How have all the factors above been brought together to estimate a fair value?
  • The analysts have a consensus price target of $2174.583 for First Citizens BancShares based on their expectations of its future earnings growth, profit margins and other risk factors. However, there is a degree of disagreement amongst analysts, with the most bullish reporting a price target of $2400.0, and the most bearish reporting a price target of just $1900.0.
  • In order for you to agree with the analyst's consensus, you'd need to believe that by 2028, revenues will be $9.1 billion, earnings will come to $2.1 billion, and it would be trading on a PE ratio of 12.9x, assuming you use a discount rate of 7.4%.
  • Given the current share price of $1778.04, the analyst price target of $2174.58 is 18.2% higher. Despite analysts expecting the underlying buisness to decline, they seem to believe it's more valuable than what the market thinks.
  • We always encourage you to reach your own conclusions though. So sense check these analyst numbers against your own assumptions and expectations based on your understanding of the business and what you believe is probable.
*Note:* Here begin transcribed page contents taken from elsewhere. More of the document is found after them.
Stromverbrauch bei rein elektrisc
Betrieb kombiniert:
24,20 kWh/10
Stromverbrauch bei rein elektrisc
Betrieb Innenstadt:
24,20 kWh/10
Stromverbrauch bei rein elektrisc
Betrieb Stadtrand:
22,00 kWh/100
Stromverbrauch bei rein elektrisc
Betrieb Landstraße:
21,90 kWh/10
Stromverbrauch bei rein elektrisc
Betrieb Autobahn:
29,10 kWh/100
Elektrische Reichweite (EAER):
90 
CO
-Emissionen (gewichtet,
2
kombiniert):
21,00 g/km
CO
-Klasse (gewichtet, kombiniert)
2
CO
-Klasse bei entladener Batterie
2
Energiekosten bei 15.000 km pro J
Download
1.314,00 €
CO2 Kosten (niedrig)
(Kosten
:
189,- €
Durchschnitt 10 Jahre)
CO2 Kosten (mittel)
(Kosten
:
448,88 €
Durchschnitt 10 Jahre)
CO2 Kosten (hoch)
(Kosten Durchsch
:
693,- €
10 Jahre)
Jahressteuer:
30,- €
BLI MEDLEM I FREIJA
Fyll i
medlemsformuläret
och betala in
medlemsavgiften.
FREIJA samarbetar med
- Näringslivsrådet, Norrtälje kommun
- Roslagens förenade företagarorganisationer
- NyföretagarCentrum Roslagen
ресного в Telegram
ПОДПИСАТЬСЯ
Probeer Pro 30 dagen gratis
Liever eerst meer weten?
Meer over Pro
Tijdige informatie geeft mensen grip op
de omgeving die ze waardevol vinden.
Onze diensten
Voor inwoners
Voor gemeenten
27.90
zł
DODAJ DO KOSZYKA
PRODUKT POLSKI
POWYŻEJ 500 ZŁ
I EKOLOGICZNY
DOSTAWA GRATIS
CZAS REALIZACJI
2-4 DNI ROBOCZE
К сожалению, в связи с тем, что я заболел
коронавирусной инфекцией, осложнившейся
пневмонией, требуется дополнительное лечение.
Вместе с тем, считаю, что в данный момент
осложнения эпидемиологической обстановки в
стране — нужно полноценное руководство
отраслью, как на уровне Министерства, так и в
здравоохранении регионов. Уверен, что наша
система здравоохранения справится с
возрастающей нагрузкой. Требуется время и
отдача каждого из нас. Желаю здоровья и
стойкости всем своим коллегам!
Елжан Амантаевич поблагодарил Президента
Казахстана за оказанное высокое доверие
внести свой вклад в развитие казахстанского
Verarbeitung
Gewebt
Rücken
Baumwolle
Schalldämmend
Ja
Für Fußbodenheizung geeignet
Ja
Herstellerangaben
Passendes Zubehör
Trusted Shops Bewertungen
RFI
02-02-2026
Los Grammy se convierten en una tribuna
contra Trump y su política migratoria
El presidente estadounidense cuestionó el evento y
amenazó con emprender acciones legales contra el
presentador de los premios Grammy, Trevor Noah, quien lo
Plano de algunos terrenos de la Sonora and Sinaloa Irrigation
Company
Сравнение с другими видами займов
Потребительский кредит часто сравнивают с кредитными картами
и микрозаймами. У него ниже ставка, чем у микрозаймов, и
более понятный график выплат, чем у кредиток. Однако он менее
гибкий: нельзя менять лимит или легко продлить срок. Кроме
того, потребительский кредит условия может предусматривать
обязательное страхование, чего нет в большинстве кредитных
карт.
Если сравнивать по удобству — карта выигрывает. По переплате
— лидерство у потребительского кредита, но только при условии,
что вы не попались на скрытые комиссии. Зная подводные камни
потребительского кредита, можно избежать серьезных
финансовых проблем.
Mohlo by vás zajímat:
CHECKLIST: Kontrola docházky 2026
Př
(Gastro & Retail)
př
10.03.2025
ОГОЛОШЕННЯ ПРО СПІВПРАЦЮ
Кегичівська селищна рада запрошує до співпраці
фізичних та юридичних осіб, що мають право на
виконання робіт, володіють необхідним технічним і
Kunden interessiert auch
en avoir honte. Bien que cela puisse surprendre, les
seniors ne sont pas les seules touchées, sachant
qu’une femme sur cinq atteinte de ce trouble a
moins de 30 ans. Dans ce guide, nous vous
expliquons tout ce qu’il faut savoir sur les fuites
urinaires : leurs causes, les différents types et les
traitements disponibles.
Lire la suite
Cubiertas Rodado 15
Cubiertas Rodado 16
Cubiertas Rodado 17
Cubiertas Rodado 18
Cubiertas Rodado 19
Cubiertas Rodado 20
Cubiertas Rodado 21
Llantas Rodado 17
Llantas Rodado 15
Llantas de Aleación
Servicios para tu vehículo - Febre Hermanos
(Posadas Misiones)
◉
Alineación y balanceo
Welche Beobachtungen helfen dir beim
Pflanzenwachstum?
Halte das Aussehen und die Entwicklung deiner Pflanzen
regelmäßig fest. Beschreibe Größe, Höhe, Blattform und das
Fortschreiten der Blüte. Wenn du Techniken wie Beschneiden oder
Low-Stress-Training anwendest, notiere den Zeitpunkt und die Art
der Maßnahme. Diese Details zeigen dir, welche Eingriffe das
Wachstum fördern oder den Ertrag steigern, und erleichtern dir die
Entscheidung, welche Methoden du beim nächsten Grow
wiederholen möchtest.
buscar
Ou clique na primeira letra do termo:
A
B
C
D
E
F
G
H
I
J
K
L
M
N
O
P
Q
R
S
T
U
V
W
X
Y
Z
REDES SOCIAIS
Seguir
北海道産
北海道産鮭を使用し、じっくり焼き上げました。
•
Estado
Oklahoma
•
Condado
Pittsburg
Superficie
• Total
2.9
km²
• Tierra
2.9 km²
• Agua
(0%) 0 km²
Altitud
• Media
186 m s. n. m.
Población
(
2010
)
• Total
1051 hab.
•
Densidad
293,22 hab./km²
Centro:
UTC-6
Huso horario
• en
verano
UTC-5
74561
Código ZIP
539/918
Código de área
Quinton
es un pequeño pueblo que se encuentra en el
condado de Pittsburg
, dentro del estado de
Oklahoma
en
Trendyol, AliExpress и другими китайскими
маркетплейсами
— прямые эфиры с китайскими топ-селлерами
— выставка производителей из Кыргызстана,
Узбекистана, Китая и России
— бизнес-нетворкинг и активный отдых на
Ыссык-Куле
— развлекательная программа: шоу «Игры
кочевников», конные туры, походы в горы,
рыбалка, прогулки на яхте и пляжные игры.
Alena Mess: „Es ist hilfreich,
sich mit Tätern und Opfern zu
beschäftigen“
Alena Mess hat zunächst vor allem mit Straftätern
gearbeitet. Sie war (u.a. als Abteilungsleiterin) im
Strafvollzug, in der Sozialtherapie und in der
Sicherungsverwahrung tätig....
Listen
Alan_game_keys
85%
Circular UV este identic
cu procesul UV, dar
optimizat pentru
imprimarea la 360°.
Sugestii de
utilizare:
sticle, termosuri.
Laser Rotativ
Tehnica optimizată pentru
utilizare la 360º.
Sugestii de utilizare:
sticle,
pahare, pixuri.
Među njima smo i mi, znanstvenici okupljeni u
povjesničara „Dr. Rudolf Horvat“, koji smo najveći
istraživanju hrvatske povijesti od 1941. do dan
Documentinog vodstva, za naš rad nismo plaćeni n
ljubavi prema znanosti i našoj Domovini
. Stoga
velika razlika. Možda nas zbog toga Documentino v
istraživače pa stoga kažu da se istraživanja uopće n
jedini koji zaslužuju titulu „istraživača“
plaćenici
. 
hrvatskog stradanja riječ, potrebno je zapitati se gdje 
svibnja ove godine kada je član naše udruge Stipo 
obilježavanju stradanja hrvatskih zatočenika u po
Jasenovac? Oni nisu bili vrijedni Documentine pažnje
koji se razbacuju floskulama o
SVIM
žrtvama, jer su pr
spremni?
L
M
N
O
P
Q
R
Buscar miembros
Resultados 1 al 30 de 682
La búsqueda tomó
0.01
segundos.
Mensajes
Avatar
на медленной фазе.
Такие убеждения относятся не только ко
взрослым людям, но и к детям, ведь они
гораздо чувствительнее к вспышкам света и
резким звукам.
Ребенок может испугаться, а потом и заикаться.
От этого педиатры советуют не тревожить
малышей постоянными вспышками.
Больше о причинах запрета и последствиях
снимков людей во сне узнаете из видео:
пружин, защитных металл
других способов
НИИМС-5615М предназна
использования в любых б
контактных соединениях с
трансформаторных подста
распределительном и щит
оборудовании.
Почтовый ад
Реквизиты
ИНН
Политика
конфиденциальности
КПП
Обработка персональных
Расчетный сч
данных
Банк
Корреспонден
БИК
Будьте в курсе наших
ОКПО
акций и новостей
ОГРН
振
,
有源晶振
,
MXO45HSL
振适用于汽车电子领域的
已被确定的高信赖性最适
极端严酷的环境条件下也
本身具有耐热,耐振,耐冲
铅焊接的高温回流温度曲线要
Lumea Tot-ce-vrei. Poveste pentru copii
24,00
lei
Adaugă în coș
How well do narratives help inform your perspective?

Disclaimer

AnalystConsensusTarget is a tool utilizing a Large Language Model (LLM) that ingests data on consensus price targets, forecasted revenue and earnings figures, as well as the transcripts of earnings calls to produce qualitative analysis. The narratives produced by AnalystConsensusTarget are general in nature and are based solely on analyst data and publicly-available material published by the respective companies. These scenarios are not indicative of the company's future performance and are exploratory in nature. Simply Wall St has no position in the company(s) mentioned. Simply Wall St may provide the securities issuer or related entities with website advertising services for a fee, on an arm's length basis. These relationships have no impact on the way we conduct our business, the content we host, or how our content is served to users. The price targets and estimates used are consensus data, and do not constitute a recommendation to buy or sell any stock, and they do not take account of your objectives, or your financial situation. Note that AnalystConsensusTarget's analysis may not factor in the latest price-sensitive company announcements or qualitative material.